One of China’s top battery-makers believes it has cracked a technology to provide even cheaper and more powerful packs for electric vehicles.
Gotion High-Tech recently unveiled a lithium-manganese-iron-phosphate battery – LMFP for short – which it says will power an EV for 621 miles on each charge. Until now, it’s been largely the more expensive nickel-cobalt batteries that have provided that kind of range.
“It’s an upgrade; it’s a leap for energy density,” Cheng Qian, executive president of Gotion’s international business unit, said in a phone interview from Tokyo.
Gov. Gretchen Whitmer and Michigan Economic Development Corporation CEO Quentin Messer, Jr., announced in October a state incentive package approved by the Michigan Strategic Fund to bring Gotion to Big Rapids. The state House and Senate also approved the incentives.
Gotion’s $2.364 billion investment in Michigan will create up to 2,350 new jobs in Big Rapids and the surrounding area and serve increasing demand in the battery production industry. Gotion chose Michigan over potential sites in Texas, Georgia, Kentucky, South Carolina, Illinois and Ohio.
The proposed Gotion battery plant has been met with some community pushback – notably from Congressman John Moolenaar, whose district includes western Midland County.

(Data excerpts)
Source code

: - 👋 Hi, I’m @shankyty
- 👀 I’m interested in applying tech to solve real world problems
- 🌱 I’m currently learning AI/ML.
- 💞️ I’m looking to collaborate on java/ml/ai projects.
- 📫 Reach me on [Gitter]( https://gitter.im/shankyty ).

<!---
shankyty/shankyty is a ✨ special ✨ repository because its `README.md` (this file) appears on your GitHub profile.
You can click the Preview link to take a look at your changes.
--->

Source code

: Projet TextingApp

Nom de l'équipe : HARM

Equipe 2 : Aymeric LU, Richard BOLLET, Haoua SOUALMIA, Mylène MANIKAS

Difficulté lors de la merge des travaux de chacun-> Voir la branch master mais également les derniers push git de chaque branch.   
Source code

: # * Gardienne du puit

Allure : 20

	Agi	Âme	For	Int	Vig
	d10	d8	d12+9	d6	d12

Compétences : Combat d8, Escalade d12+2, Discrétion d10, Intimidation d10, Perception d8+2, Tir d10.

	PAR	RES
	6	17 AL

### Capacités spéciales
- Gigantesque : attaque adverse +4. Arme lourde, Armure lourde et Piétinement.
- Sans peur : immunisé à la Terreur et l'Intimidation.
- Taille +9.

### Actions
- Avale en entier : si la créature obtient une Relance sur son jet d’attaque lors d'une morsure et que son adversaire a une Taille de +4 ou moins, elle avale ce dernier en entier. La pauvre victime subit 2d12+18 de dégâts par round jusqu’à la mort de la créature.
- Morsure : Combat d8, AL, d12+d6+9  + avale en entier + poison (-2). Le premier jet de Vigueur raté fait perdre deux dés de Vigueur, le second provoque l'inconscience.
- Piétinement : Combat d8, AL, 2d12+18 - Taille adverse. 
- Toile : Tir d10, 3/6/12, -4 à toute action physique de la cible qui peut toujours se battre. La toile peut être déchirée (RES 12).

Problems to work on:
1. In the Gotion article, how far does Gotion say its LMFP battery will power an EV on each charge?
2. List the states whose potential sites Gotion passed over in choosing Michigan, according to the Gotion article.
3. Based on the Gotion article, why is the range of Gotion's LMFP battery significant?
Answer using only the Gotion article.

Answers by item:
1. 621 miles

2. Texas, Georgia, Kentucky, South Carolina, Illinois, Ohio

3. Gotion says the battery will power an EV for 621 miles per charge, a range that until now has come largely from more expensive nickel-cobalt batteries.